- **Provided information**
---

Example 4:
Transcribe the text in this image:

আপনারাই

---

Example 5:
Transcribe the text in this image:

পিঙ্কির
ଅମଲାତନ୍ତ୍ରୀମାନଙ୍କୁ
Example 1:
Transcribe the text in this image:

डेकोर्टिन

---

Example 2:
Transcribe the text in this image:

- **Written request**
Swap every "Transcribe" in the lines above for "Write out", and write the lines out again with nothing else changed.

- **Exercise result**
---

Example 4:
Write out the text in this image:

আপনারাই

---

Example 5:
Write out the text in this image:

পিঙ্কির
ଅମଲାତନ୍ତ୍ରୀମାନଙ୍କୁ
Example 1:
Write out the text in this image:

डेकोर्टिन

---

Example 2:
Write out the text in this image:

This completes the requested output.